Copy each line from the data that has the word "combiner" in it.

··· AVAILABLE DATA

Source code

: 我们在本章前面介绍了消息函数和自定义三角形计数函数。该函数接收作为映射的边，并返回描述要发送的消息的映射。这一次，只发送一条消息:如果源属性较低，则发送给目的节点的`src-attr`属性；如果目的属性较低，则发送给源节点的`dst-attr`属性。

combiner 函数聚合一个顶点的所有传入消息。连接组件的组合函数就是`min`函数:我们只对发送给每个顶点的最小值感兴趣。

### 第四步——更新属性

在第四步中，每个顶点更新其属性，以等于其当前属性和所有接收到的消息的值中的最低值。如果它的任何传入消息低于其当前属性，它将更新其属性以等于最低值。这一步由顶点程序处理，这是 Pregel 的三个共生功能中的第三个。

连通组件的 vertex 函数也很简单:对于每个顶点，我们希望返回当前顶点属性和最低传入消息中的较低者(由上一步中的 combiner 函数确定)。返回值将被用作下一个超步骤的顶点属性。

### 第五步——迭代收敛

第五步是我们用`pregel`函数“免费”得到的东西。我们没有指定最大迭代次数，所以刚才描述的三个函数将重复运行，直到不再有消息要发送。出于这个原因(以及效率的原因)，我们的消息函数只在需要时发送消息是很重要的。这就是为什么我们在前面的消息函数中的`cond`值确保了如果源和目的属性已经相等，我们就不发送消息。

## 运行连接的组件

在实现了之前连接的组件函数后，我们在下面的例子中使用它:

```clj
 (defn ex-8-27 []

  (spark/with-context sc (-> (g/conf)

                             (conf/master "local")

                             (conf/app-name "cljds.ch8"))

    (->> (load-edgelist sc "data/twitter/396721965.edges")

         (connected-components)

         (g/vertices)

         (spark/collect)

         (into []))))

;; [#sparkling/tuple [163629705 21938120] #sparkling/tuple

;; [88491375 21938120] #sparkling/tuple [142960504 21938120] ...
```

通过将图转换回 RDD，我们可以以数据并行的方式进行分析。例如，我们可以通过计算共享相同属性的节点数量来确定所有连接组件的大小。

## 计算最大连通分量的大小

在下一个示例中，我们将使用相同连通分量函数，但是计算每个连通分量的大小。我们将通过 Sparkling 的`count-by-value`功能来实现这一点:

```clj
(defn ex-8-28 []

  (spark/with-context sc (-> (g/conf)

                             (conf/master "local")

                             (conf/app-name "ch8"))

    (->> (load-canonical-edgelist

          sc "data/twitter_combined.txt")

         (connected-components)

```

······

■ EXERCISE OUTPUT
combiner 函数聚合一个顶点的所有传入消息。连接组件的组合函数就是`min`函数:我们只对发送给每个顶点的最小值感兴趣。
连通组件的 vertex 函数也很简单:对于每个顶点，我们希望返回当前顶点属性和最低传入消息中的较低者(由上一步中的 combiner 函数确定)。返回值将被用作下一个超步骤的顶点属性。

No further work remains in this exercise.